The Mapmaker’s Daughter plunges readers back to the fifteenth century when Jews navigated between uneasy worlds, between the royal courts of medieval Spain and walled ghettos with locked gates.
In this historical novel, Jews are trusted royal advisors and financial supporters. They are physicians who tend ailing monarchs or cartographers who illustrate maps used to dispatch explorers on voyages in search of new lands and treasure. But along the cobblestone streets in the Jewish quarters, they wear yellow circles to mark their identity and face increasingly violent pressures to convert. To survive, families make wrenching choices that sunder relatives for generations.
Laurel Corona’s heroine, Amalia Cresques, is a descendant of a mapmaking dynasty from Palma, Majorca, cartographers who were descended from rabbis but converted to Christianity. Her sister becomes a nun and another sister scorns the past, but Amalia reclaims and guards her true identity at a time when, as she puts it, “They simply want Jewishness to melt away in Spain, forgotten by our children’s children.”

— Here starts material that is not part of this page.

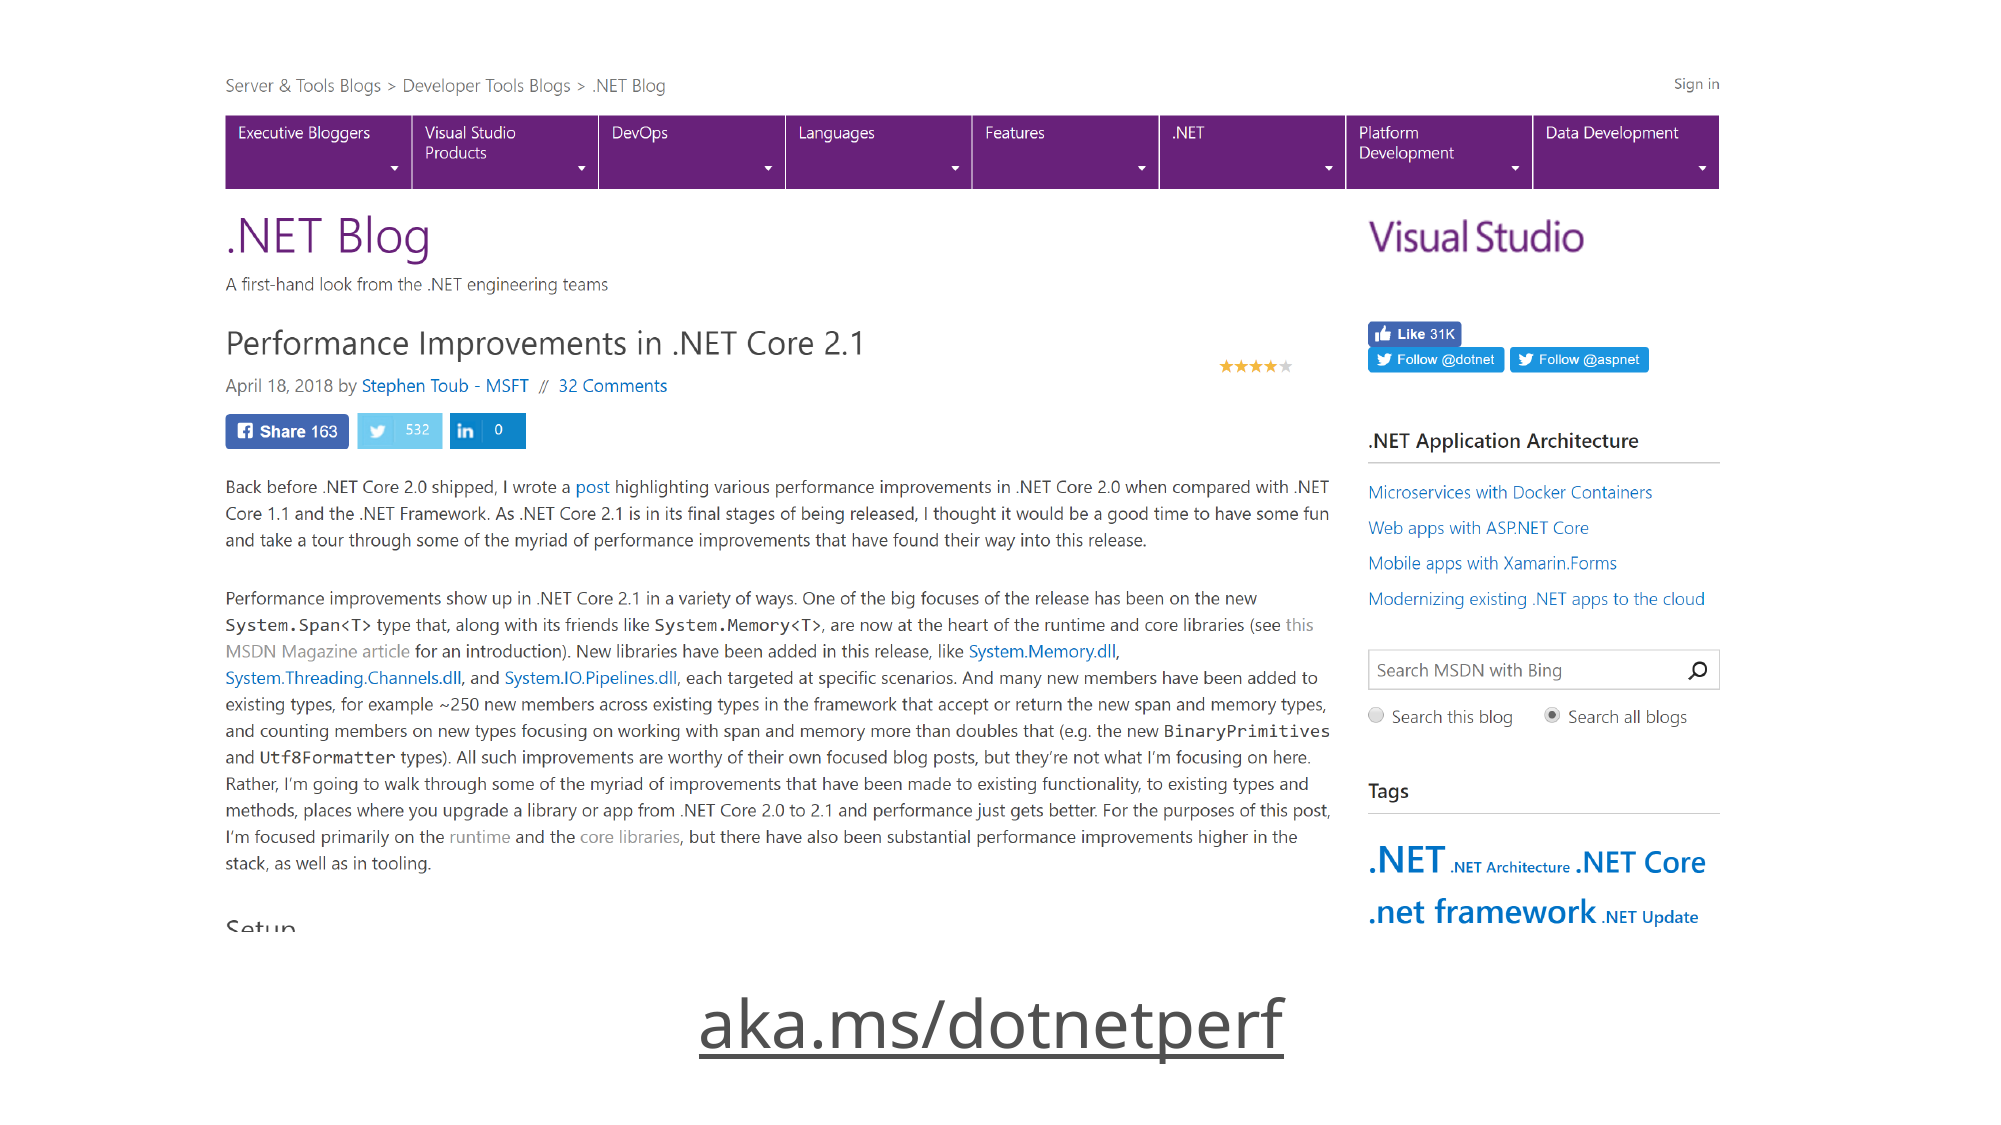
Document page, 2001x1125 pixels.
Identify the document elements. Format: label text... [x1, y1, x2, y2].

text_box aka.ms/dotnetperf [0, 974, 2000, 1080]
picture [200, 54, 1730, 932]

When her father loses his hearing, she becomes his interpreter, which gives her entrée into the royal courts of Portugal and Spain. She rises to become a language tutor to young Isabella, who will grow up to become the queen of Spain. She is a confidante to Isabella’s mother and witness to the royal matchmaking and geo-political scheming of King Enrique IV, known as El Impotent because he was childless.

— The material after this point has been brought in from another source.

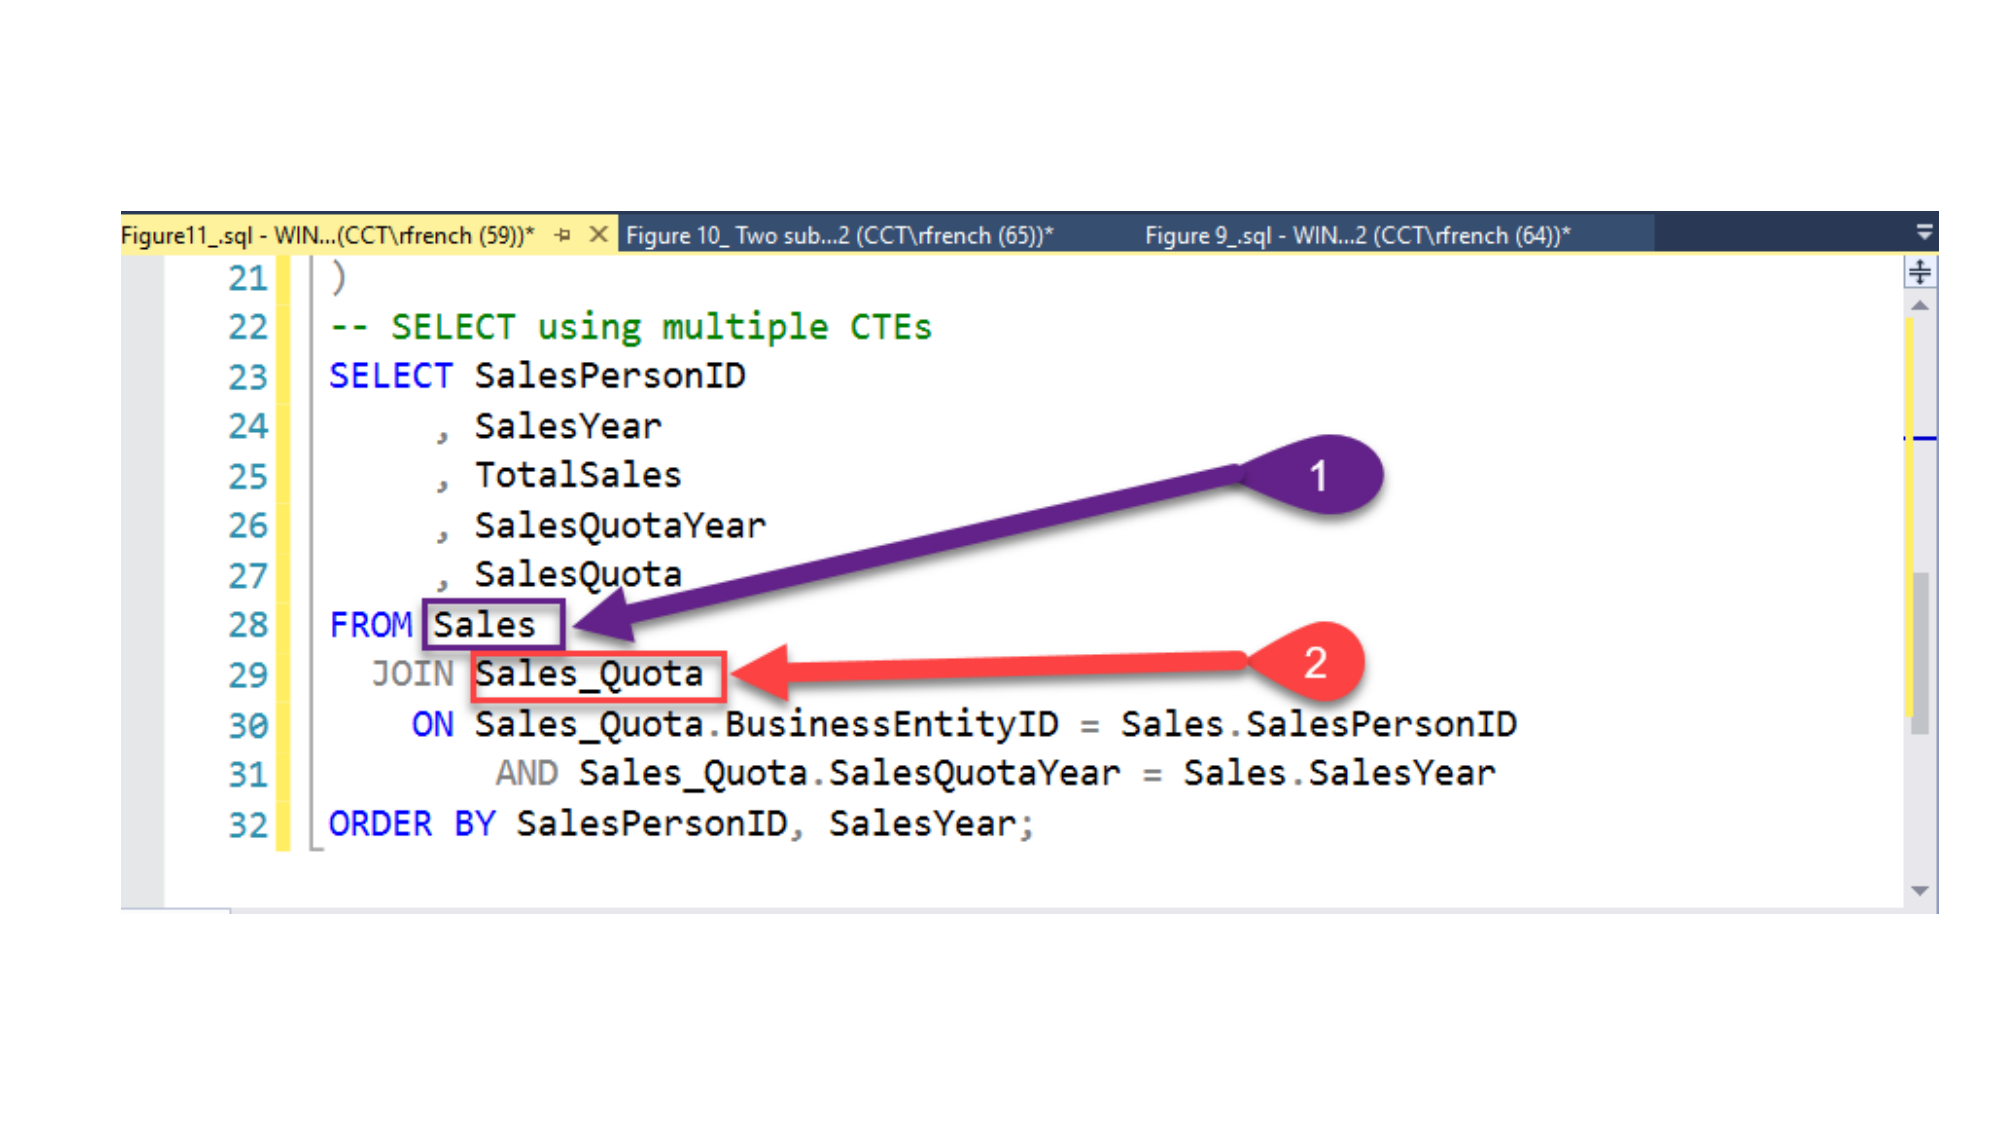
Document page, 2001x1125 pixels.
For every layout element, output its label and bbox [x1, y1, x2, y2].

picture [121, 211, 1939, 914]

The story is told in a series of flashbacks as Amalia prepares to flee Spain after the edict of expulsion issued in 1492 by her former pupil, Queen Isabella. This time-travel can be distracting when the story shifts within a few paragraphs from the port of Valencia 1492 to Sagres, Portugal 1438. But once the narrative focuses on Amalia’s linear life story it draws readers into a tense world of Jews and conversos faced with constant suspicion for acts of heresy as banal as eating meat on Good Friday or shunning a ham bone soup.
In one chapter, Amalia boldly prays out loud, “Hear oh Israel, The Lord is our God,” along with conversos condemned to a fiery death. They were accused of secretly maintaining Jewish rites and punished in the all- day public spectacle of an autodafé. In reality, would a woman really have taken the risk in the midst of an angry crowd?
No matter. This is fiction, where the heroine is resolute against all odds and gives a vivid glimpse of a wrenching period of history too often forgotten.